Top of RECORDS

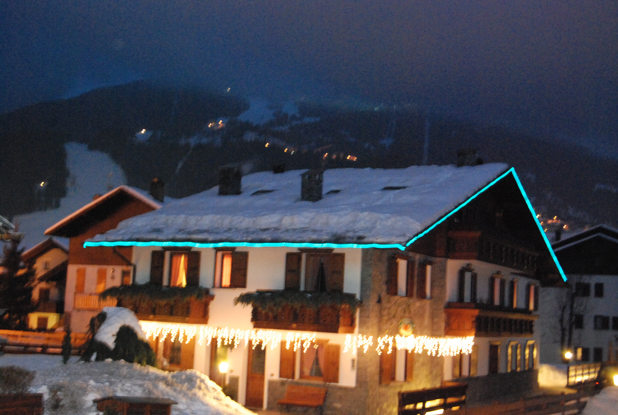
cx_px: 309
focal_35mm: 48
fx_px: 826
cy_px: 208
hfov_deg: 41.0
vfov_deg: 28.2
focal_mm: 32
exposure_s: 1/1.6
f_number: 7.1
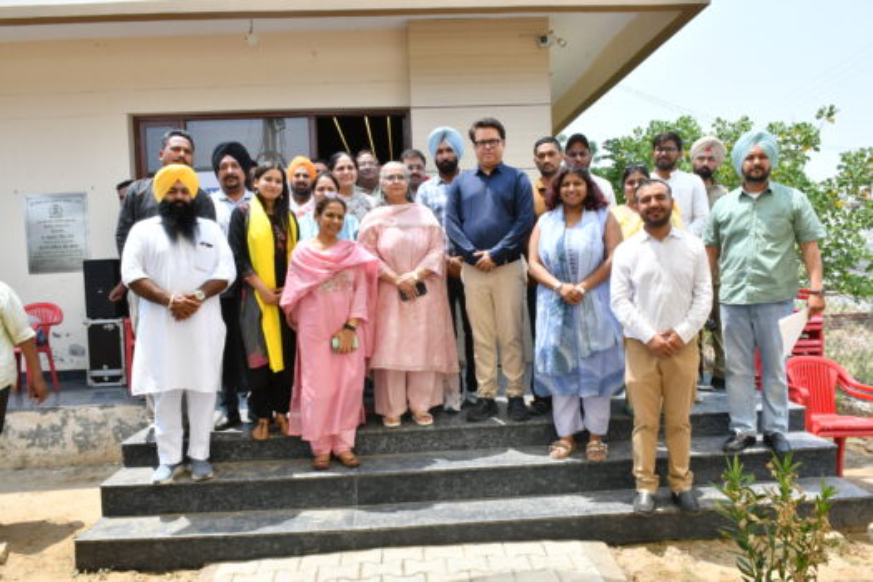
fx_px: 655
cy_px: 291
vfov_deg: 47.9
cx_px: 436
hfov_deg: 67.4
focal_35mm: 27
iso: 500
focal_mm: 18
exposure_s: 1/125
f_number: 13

Bottom of RECORDS
Top of RECORDS

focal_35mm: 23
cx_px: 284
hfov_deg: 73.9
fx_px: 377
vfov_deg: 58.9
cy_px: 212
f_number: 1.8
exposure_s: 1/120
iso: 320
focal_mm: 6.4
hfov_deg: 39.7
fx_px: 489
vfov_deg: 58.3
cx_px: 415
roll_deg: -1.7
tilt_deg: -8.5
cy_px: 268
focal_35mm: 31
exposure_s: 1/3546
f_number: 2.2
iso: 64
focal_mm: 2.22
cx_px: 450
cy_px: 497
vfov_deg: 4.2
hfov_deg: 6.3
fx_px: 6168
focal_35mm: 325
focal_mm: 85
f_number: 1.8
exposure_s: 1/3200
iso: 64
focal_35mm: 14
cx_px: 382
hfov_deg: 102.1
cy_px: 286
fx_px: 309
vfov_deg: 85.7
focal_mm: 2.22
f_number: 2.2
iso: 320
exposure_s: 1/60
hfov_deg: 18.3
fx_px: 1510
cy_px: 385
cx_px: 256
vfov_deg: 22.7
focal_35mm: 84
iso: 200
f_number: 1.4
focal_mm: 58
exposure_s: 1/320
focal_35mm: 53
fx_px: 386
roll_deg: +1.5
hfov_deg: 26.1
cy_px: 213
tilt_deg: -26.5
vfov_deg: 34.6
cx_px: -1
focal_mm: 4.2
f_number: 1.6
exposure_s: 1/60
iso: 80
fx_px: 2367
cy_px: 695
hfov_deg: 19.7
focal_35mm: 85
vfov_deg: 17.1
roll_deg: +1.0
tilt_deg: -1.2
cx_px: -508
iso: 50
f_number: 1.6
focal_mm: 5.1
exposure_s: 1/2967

Bottom of RECORDS

EXERCISE INSTRUCTIONS:
Leave out every picture, and copy exactly the lines above starting at the one holding "f_number: 7.1" and ending at the one holding "f_number: 13", no more and no less.

EXERCISE ANSWER:
f_number: 7.1
fx_px: 655
cy_px: 291
vfov_deg: 47.9
cx_px: 436
hfov_deg: 67.4
focal_35mm: 27
iso: 500
focal_mm: 18
exposure_s: 1/125
f_number: 13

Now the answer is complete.